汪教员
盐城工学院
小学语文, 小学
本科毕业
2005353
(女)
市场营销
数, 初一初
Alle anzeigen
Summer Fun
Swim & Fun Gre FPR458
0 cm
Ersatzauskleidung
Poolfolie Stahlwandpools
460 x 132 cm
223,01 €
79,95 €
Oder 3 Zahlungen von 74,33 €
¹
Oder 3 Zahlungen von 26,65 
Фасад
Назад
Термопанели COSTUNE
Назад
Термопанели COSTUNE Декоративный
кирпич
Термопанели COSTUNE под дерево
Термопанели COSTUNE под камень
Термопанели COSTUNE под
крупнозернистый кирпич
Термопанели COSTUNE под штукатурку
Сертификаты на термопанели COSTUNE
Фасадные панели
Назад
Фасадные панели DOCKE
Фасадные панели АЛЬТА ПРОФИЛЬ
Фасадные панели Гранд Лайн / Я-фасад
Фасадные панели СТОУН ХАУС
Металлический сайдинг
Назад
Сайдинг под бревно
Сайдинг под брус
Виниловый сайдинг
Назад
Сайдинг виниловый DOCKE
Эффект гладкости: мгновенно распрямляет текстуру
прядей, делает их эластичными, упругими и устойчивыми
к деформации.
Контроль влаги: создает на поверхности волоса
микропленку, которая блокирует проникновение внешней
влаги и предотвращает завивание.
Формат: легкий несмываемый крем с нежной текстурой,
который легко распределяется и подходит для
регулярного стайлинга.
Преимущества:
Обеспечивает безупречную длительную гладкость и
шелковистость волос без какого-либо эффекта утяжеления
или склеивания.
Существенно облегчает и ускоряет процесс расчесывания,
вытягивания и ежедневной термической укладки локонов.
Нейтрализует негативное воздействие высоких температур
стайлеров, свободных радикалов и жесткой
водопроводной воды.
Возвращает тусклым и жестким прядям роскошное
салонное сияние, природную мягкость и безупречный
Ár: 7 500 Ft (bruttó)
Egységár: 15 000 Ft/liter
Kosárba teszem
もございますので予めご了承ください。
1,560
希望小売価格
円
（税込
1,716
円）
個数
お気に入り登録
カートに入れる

------------------------

◆ **Exercise directions**: Only one part of the material above is to be transcribed, namely the lines starting with the line that has "Термопанели COSTUNE под дерево" and going on through the line that has "или склеивания.", exactly as they stand.

◆ **Result**:
Термопанели COSTUNE под дерево
Термопанели COSTUNE под камень
Термопанели COSTUNE под
крупнозернистый кирпич
Термопанели COSTUNE под штукатурку
Сертификаты на термопанели COSTUNE
Фасадные панели
Назад
Фасадные панели DOCKE
Фасадные панели АЛЬТА ПРОФИЛЬ
Фасадные панели Гранд Лайн / Я-фасад
Фасадные панели СТОУН ХАУС
Металлический сайдинг
Назад
Сайдинг под бревно
Сайдинг под брус
Виниловый сайдинг
Назад
Сайдинг виниловый DOCKE
Эффект гладкости: мгновенно распрямляет текстуру
прядей, делает их эластичными, упругими и устойчивыми
к деформации.
Контроль влаги: создает на поверхности волоса
микропленку, которая блокирует проникновение внешней
влаги и предотвращает завивание.
Формат: легкий несмываемый крем с нежной текстурой,
который легко распределяется и подходит для
регулярного стайлинга.
Преимущества:
Обеспечивает безупречную длительную гладкость и
шелковистость волос без какого-либо эффекта утяжеления
или склеивания.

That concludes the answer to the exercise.